The Alternative Minimum Tax (“AMT”) legislation is undergoing significant changes which are expected to impact charities. In this post, we will explore what the AMT is, summarize the proposed changes, and discuss the implications for charities.
What is the AMT?
The Alternative Minimum Tax (“AMT”) was initially designed to ensure individuals and trusts pay at least a minimum level of tax. It generally targets high-income earners who use specific strategies and structures to pay preferred (e.g. lower) tax rates due to credits and/or deductions. When preparing your tax return, a calculation is completed to determine whether you may have to pay the minimum tax. If so, then the T691 AMT form is used to calculate your taxes payable. Most individuals and trusts to whom the AMT applies are likely using the services of a professional tax preparer who can advise them on the details of the AMT process, including any impact on provincial taxes.
What are the changes?
On August 4, 2023, The Department of Finance released Legislative Proposals Relating to the Income Tax Act and the Income Tax Regulations (Budget 2023 and other proposals). The key modifications include:
- Raising the AMT rate from 15.0% to 20.5%.
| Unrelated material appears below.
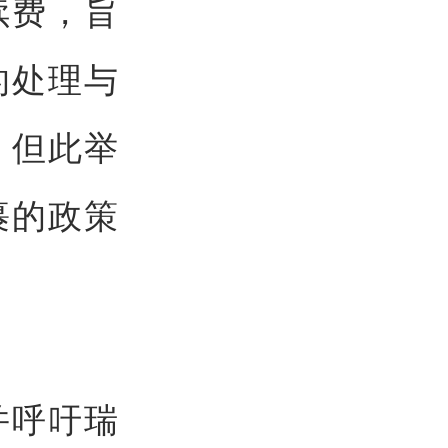
续费，旨
的处理与
，但此举
裹的政策
并呼吁瑞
- Increasing the exemption amount from $40,000 to $173,000, with annual indexing for inflation.
- Raising the capital gains inclusion rate for donations of publicly listed securities from 0% to 30%.
- Including the capital gains on gifts of capital property to charities at a rate of 100%.
- Reducing the basic minimum non-refundable tax credits by half.
The proposed changes to the AMT are slated for implementation in 2024.
Impact on charities
Registered charities may feel the effects of these AMT changes, particularly in terms of donation revenue. Historically, donors have enjoyed significant tax benefits by donating publicly listed securities and capital property to charities. The proposed rules will reduce these benefits for donors who are subject to the AMT. As a result, donors may be less willing to give securities, property, or even cash donations.
What can charities do?
In light of these impending changes, charities can:
- Engage with your regular donors who may be subject to the AMT and ensure they are aware of the proposed changes;
- Encourage donors to speak to their professional tax advisors on the impending changes;
- Make the “ask” simple to make donation decisions easy – for some donors, it may be prudent to donate before the changes take place. Contact the CCCC Community Trust Fund if you need gift planning/fundraising resources;
- Raise concerns about the impact of these changes with your local Member of Parliament and the Minister of Finance.
Next steps & donor options
Although the AMT applies to very few donors, for a small percentage of donors, the changes presented will make a significant impact on their gift planning process. These donors should consult with their professional tax advisor regarding the best option from a tax perspective.
For donors aiming to make a lasting impact with a large, legacy-sized contribution, the ability to have a dynamic beneficiary organization list is often important to their giving strategy.
Donor Advised Funds (DAFs) are a charitable vehicle established within a registered charity, usually as an ‘account’ or ‘fund’. DAFs allow donors to receive charitable donation receipts immediately, while the funds are stewarded by the charity and distributed for certain causes at a later date. The funds are invested to either generate income or grow, and to be distributed to charities on a regular schedule or by a certain date.
For a donation to be receipted, the property’s ownership must be transferred to the charity. Despite the donor relinquishing ownership and control of the property to the charity, the charity may still consider the donor’s suggestions when allocating the funds over time. Please contact CCCC’s Community Trust Fund (CTF) for best practices, policies and agreements for starting a DAF.
Some charities operate their own DAFs while many choose to collaborate with a third-party such as CCCC’s own Community Trust Fund (CTF). Working with a third party such as the CTF can be of great help for sophisticated giving/asks, and for facilitating DAFs for major or emerging donors. The CTF allows donors to benefit Christian charities in Canada with their gifts of securities in an easy and cost-effective process, while relieving the burden of administrative capacity for the beneficiary organization. Find out more at https://www.cccc.org/ctf.
By staying updated on the forthcoming changes and exploring various ways to serve their donors, charities can effectively adapt to these changes, ensuring continuous financial support for their ministries.